The quartet of Dan Bigham, Ethan Vernon, Ollie Wood and Charlie Tanfield failed to post a time during their opening run, after Tanfield crashed on the final lap inside the Sir Chris Hoy Velodrome. 

The 26-year-old, who had been distanced slightly by his team-mates, came down by himself as he powered through the bend onto the home straight. 

Replays of the crash suggested Tanfield clipped the Côte d’Azur - the painted blue line that separates the wooden boards from the track centre - and fell hard onto his left shoulder. He then lay motionless beside the track, where he was treated by a medical team, before he stood up and walked away. 

At the time of the crash, the team had already been reduced to three riders. As times are taken on the third rider across the line, and only two riders finished, the team did not complete their run.

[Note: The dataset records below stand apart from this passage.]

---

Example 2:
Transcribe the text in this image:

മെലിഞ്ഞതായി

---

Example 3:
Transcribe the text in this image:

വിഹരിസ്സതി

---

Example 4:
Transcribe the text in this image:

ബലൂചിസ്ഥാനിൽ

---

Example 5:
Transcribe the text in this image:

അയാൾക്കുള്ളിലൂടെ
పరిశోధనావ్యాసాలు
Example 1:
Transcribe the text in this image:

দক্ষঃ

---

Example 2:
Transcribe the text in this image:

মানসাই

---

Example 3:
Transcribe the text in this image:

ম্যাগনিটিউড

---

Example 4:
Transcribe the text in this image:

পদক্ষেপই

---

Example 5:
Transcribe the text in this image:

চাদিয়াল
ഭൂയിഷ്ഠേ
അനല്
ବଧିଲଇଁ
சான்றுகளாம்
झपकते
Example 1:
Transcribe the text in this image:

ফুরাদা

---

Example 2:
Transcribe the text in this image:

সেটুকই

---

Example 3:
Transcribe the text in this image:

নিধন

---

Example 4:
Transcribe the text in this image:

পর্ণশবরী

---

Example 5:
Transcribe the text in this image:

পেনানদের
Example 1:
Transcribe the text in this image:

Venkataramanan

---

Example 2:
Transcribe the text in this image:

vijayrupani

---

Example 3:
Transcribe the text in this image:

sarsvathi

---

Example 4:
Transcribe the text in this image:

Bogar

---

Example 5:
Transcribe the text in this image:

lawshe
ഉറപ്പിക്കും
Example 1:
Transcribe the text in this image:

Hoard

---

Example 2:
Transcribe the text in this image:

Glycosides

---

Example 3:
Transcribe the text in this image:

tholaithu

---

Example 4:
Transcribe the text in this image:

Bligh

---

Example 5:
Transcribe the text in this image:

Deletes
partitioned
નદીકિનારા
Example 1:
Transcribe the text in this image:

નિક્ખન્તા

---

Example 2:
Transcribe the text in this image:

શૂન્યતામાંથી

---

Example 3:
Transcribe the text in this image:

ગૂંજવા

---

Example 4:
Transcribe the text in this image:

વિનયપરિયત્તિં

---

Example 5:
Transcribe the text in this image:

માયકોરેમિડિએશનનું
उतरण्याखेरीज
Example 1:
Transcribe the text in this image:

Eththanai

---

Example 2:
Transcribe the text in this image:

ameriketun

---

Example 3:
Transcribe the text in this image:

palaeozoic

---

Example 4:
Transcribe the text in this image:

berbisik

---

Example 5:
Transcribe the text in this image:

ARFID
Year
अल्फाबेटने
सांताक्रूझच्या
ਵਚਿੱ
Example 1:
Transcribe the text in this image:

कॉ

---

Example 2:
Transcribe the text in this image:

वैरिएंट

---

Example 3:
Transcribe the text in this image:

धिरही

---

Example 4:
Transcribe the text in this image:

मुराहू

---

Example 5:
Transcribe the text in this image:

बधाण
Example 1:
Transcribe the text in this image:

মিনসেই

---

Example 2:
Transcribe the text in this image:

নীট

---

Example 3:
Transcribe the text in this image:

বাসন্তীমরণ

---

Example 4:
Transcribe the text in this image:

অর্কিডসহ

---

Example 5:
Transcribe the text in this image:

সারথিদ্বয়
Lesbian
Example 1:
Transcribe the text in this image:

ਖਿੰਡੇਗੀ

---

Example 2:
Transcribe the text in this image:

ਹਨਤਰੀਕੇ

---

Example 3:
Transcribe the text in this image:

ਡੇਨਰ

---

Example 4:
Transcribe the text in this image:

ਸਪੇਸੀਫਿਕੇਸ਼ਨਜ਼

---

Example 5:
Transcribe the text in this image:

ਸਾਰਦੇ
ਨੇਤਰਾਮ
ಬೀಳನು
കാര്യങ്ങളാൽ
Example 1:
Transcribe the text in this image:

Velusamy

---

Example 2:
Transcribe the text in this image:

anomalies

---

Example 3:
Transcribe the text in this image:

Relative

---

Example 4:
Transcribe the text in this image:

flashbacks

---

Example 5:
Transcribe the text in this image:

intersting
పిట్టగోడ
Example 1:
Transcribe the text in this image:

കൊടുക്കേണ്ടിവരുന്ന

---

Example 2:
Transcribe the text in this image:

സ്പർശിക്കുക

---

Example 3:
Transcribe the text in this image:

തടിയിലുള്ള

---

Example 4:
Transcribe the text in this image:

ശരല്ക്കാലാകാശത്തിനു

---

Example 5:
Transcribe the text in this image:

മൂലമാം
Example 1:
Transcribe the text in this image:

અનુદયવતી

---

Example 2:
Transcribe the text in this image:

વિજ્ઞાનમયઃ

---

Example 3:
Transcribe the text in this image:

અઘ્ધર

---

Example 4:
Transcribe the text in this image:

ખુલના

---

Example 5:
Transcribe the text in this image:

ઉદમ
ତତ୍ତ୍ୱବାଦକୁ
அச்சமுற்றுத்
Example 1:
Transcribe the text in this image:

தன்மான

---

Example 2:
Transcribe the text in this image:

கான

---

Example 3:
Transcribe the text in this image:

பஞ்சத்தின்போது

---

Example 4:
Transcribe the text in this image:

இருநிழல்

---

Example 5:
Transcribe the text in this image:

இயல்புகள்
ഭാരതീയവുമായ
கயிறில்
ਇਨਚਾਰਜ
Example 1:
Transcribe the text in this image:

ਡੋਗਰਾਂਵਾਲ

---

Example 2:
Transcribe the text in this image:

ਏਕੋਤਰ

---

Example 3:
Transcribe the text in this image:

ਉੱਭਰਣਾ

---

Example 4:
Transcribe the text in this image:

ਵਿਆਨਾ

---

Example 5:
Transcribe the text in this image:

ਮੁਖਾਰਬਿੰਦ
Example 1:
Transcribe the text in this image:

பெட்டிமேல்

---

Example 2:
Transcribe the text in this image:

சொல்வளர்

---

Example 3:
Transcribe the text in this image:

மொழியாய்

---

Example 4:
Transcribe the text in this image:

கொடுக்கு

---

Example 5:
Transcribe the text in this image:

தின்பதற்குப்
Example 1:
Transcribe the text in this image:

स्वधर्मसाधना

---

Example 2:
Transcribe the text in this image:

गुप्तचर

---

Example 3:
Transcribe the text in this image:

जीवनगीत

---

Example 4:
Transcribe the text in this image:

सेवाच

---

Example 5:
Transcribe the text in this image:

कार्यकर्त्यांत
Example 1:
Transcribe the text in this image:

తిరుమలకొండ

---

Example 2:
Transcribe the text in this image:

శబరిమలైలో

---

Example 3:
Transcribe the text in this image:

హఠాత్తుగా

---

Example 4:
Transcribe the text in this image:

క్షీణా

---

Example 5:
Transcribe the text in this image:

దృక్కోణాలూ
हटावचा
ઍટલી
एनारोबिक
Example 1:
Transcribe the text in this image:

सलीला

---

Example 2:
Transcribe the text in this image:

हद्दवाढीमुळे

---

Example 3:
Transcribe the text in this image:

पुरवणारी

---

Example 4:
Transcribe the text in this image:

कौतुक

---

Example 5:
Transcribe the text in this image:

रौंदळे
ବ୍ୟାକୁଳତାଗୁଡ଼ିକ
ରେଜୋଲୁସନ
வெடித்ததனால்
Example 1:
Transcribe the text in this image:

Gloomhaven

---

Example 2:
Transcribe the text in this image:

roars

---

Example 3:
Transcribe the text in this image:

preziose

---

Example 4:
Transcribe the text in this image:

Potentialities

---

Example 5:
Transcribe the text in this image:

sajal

A statement from British Cycling, shared with Cycling Weekly, read: “Tanfield slipped coming out of [the] final corner (no collision) and came off his bike. UCI rules state that if the exact line up can get back on their bikes, they could have a re-start. This was unfortunately not the case so the men's team pursuit are out of the competition."

British Cycling added that Tanfield’s condition was “generally OK”, and that he had been taken to hospital for further treatment. 

Tanfield was also involved in a controversial crash at the delayed Tokyo Olympics in 2021, when he was tagged and brought down by a Danish rider in the closing kilometre of the first round. Great Britain ended up finishing seventh at the Games. 

In Glasgow, the British quartet were pushing for a top-four qualifying time when the crash happened. Denmark qualified first with a time of 3-46.816, just over four seconds off world-record pace. New Zealand, Italy, Australia, France, Canada, Germany and Japan also all progressed to the first round, which takes place on Friday. 

The men's team pursuit final will be held during the evening session on Saturday. 

At last year’s World Championships in Saint-Quentin-en-Yvelines, on the outskirts of Paris, the Brits won gold, stopping the clock at 3-45.829. Speaking to Cycling Weekly after the victory, Bigham said the performance was an “absolute dream”, adding that the team “couldn’t have done a huge amount better.”